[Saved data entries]
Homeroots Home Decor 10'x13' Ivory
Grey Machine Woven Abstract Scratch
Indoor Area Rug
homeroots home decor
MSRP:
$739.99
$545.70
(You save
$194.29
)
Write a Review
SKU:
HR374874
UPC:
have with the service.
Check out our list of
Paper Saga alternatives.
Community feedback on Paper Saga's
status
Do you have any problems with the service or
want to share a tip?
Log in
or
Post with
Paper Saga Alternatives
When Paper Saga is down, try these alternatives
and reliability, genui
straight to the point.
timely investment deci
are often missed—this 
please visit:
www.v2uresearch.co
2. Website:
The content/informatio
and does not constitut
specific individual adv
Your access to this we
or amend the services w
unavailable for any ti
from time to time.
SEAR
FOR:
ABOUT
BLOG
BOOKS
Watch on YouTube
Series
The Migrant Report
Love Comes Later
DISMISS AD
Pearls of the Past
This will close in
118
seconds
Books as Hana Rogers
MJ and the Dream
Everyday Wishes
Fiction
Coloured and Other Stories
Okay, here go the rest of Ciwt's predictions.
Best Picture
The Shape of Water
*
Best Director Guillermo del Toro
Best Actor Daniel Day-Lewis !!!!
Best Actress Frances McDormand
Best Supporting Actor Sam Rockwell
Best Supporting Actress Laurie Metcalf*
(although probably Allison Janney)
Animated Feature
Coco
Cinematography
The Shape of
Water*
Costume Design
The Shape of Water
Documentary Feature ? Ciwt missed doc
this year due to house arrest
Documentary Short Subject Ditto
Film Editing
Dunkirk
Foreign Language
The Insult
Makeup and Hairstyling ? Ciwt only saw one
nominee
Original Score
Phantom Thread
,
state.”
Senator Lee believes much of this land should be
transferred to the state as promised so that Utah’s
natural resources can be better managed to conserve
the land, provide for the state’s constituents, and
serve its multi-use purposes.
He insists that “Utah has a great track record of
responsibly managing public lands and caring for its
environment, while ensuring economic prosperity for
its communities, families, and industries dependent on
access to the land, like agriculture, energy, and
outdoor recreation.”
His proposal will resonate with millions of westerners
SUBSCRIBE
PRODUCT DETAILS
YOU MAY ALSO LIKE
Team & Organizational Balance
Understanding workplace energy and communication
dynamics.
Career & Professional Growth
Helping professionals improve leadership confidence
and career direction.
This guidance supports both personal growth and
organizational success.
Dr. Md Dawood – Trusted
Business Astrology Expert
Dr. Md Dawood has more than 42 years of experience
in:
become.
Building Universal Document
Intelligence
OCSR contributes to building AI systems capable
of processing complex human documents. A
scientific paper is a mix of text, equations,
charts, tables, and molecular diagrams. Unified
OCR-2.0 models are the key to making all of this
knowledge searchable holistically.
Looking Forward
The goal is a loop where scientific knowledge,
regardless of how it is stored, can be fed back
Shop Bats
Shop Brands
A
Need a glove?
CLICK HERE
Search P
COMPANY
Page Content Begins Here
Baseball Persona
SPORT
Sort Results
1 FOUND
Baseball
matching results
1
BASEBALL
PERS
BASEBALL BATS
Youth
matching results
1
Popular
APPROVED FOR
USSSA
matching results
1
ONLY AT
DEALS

## TASK BRIEF:
Transcribe the text of every item verbatim, keeping each line as it appears.

## ANSWER SECTION:
Homeroots Home Decor 10'x13' Ivory
Grey Machine Woven Abstract Scratch
Indoor Area Rug
homeroots home decor
MSRP:
$739.99
$545.70
(You save
$194.29
)
Write a Review
SKU:
HR374874
UPC:
have with the service.
Check out our list of
Paper Saga alternatives.
Community feedback on Paper Saga's
status
Do you have any problems with the service or
want to share a tip?
Log in
or
Post with
Paper Saga Alternatives
When Paper Saga is down, try these alternatives
and reliability, genui
straight to the point.
timely investment deci
are often missed—this 
please visit:
www.v2uresearch.co
2. Website:
The content/informatio
and does not constitut
specific individual adv
Your access to this we
or amend the services w
unavailable for any ti
from time to time.
SEAR
FOR:
ABOUT
BLOG
BOOKS
Watch on YouTube
Series
The Migrant Report
Love Comes Later
DISMISS AD
Pearls of the Past
This will close in
118
seconds
Books as Hana Rogers
MJ and the Dream
Everyday Wishes
Fiction
Coloured and Other Stories
Okay, here go the rest of Ciwt's predictions.
Best Picture
The Shape of Water
*
Best Director Guillermo del Toro
Best Actor Daniel Day-Lewis !!!!
Best Actress Frances McDormand
Best Supporting Actor Sam Rockwell
Best Supporting Actress Laurie Metcalf*
(although probably Allison Janney)
Animated Feature
Coco
Cinematography
The Shape of
Water*
Costume Design
The Shape of Water
Documentary Feature ? Ciwt missed doc
this year due to house arrest
Documentary Short Subject Ditto
Film Editing
Dunkirk
Foreign Language
The Insult
Makeup and Hairstyling ? Ciwt only saw one
nominee
Original Score
Phantom Thread
,
state.”
Senator Lee believes much of this land should be
transferred to the state as promised so that Utah’s
natural resources can be better managed to conserve
the land, provide for the state’s constituents, and
serve its multi-use purposes.
He insists that “Utah has a great track record of
responsibly managing public lands and caring for its
environment, while ensuring economic prosperity for
its communities, families, and industries dependent on
access to the land, like agriculture, energy, and
outdoor recreation.”
His proposal will resonate with millions of westerners
SUBSCRIBE
PRODUCT DETAILS
YOU MAY ALSO LIKE
Team & Organizational Balance
Understanding workplace energy and communication
dynamics.
Career & Professional Growth
Helping professionals improve leadership confidence
and career direction.
This guidance supports both personal growth and
organizational success.
Dr. Md Dawood – Trusted
Business Astrology Expert
Dr. Md Dawood has more than 42 years of experience
in:
become.
Building Universal Document
Intelligence
OCSR contributes to building AI systems capable
of processing complex human documents. A
scientific paper is a mix of text, equations,
charts, tables, and molecular diagrams. Unified
OCR-2.0 models are the key to making all of this
knowledge searchable holistically.
Looking Forward
The goal is a loop where scientific knowledge,
regardless of how it is stored, can be fed back
Shop Bats
Shop Brands
A
Need a glove?
CLICK HERE
Search P
COMPANY
Page Content Begins Here
Baseball Persona
SPORT
Sort Results
1 FOUND
Baseball
matching results
1
BASEBALL
PERS
BASEBALL BATS
Youth
matching results
1
Popular
APPROVED FOR
USSSA
matching results
1
ONLY AT
DEALS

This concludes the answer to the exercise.